*Record extracts*:
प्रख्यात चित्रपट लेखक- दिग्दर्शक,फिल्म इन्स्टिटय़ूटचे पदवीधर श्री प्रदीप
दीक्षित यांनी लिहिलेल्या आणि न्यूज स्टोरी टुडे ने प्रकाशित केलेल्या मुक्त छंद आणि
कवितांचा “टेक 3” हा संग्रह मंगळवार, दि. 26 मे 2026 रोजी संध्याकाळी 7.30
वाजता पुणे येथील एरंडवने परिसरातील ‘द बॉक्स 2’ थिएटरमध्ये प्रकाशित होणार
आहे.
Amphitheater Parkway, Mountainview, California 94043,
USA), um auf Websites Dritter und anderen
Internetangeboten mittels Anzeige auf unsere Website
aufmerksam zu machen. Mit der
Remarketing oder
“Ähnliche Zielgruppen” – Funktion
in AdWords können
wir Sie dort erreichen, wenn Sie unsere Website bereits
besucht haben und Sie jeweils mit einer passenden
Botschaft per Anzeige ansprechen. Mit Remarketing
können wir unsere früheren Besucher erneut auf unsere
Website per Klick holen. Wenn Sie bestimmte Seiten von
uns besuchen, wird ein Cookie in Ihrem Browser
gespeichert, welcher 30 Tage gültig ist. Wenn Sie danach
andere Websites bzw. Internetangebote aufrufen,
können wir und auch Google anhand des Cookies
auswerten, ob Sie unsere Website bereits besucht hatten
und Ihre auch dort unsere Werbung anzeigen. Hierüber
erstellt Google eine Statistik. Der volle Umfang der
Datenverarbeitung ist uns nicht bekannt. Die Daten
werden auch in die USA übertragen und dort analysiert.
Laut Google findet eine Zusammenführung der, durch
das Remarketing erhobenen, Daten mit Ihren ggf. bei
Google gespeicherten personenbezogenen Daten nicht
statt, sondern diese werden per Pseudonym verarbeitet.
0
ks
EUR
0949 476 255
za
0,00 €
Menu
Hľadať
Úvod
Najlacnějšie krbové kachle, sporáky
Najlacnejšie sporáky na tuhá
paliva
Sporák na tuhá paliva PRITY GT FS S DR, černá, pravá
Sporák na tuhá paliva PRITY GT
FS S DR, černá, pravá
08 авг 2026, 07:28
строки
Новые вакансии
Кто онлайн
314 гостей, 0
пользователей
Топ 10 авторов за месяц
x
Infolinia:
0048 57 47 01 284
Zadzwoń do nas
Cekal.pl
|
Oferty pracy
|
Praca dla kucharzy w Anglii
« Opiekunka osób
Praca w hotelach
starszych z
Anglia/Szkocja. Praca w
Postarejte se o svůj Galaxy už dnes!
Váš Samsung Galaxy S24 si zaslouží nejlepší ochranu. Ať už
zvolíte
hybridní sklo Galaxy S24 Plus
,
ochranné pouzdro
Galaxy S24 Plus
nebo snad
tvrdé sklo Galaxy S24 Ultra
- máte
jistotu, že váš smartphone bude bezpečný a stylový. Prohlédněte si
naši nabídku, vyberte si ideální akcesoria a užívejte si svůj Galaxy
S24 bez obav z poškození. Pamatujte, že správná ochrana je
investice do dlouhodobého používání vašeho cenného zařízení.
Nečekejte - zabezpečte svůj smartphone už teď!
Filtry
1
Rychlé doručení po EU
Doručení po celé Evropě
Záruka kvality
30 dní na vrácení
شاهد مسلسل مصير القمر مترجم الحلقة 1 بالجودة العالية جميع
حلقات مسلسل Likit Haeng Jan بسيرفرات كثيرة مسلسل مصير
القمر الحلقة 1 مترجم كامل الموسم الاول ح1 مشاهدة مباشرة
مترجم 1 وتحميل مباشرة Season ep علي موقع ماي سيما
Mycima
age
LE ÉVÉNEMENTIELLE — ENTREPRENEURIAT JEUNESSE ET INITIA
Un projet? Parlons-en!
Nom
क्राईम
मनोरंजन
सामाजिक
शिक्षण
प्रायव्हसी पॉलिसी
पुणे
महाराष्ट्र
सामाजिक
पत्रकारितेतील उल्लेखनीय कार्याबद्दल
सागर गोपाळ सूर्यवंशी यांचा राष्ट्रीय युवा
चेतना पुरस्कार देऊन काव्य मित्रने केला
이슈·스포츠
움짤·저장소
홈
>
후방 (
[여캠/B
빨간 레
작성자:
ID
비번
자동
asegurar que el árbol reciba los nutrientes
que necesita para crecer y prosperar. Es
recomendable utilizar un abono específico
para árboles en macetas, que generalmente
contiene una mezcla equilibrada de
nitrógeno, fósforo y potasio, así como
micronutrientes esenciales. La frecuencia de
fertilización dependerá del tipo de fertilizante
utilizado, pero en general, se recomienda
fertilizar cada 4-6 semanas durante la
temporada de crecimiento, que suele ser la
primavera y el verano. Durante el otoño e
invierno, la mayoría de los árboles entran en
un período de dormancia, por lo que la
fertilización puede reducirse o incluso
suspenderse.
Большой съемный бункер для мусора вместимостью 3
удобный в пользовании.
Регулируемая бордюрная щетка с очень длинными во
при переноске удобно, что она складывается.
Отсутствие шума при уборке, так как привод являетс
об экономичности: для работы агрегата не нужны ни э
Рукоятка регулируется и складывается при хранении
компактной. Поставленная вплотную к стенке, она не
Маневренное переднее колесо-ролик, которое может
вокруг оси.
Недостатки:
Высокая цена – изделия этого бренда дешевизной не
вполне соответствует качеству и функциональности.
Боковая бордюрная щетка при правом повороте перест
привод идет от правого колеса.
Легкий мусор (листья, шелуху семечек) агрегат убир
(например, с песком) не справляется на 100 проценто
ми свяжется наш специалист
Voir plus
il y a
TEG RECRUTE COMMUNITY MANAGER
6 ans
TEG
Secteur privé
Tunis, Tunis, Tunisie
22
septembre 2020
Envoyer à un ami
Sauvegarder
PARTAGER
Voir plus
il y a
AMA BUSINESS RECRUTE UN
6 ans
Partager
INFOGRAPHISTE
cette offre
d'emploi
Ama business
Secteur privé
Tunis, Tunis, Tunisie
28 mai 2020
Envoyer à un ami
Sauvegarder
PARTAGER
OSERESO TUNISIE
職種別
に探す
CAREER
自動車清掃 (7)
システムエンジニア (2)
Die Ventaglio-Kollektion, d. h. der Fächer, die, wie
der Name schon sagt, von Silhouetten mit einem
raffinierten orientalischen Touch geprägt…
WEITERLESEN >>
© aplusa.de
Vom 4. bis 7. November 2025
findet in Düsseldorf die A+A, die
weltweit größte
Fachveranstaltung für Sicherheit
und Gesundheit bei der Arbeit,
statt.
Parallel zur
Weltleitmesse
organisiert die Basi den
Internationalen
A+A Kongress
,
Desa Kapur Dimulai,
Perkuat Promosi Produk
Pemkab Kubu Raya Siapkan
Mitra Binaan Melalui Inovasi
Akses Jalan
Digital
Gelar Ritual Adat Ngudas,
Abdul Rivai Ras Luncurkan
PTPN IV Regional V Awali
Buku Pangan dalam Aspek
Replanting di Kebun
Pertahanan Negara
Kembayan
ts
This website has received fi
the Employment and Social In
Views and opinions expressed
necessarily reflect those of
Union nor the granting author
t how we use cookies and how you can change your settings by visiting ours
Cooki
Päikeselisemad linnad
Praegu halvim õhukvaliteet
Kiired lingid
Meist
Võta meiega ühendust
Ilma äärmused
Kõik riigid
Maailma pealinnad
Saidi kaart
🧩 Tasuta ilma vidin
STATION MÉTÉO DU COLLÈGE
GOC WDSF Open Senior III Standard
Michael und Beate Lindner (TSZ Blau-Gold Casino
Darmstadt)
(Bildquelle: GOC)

*Problem details*: Where in the records does the string "щетка" appear? Copy every line that has it.

*Output*:
Регулируемая бордюрная щетка с очень длинными во
Боковая бордюрная щетка при правом повороте перест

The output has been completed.